The Office for National Statistics released its August Labour Market Bulletin which reports on the three months of April, May and June 2018. The bulletin reports 42,000 jobs added in the quarter and a decrease in the unemployment rate by 0.2 per cent from the previous quarter. The report is unchanged from last month in showing that average weekly earnings for employees in Great Britain in nominal terms (that is, not adjusted for price inflation, minus bonuses) increased by 2.7 per cent over the last year.
42,000: The economy added 42,000 jobs over the April-June 2018 period.
4.0%: The unemployment fell 0.2 percentage points from the previous quarter.
2.7%: Wages (excluding bonuses) increased 2.7 per cent over the last year.
UK unemployment fell by 65,000 to 1.36 million in three months of April, May and June – the lowest in more than 40 years. The unemployment rate has not been lower since December 1974 through February 1975. Compared to one year ago, 313,000 more people are working in the UK. For people between 16- and 64-years old, 75.6 per cent are working, up from 75.1 per cent a year earlier. For women between 16-and 64-years old, 71.0 per cent are employed, up from 70.5 per cent a year earlier. The employment rate for men in the same age range, 80.1 per cent are working; the employment rate for men has not been higher since February to April 1991.

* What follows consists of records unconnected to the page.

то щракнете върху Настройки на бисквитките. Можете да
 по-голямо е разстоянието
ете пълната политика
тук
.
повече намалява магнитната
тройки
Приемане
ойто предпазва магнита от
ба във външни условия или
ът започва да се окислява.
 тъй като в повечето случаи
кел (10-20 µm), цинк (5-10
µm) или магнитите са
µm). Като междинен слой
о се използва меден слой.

The lackluster rate of wage increases may create challenges for employers who may see an increasing number of employees look for new jobs as the most direct path to raise their wages in a healthy job market. While the wage increase still outpaces inflation, there is doubt as to whether this will have a significant impact on the overall economy.
As Bloomberg notes:
“There remains precious little sign that wage growth is set to take-off – undermining a key assumption behind the Monetary Policy Committee’s recent decision to raise rates,” said Suren Thiru, head of economics at the British Chambers of Commerce. “The pace at which pay is exceeding price growth remains negligible, and is therefore unlikely to provide much respite to the financially squeezed consumer.”
The ONS figures show the number of European Union nationals working in the UK fell by a record amount. This decrease was the largest annual amount since records began in 1997 and continues a trend seen since the 2016 Brexit vote. This decrease contrasts with a rise in the number of non-EU nationals working in the UK to 1.27 million, which is 74,000 more than a year earlier. Without determining the status of EU nationals working in Britain after a final Brexit settlement, the composition of the UK labour force in both the near and long-term remains uncertain.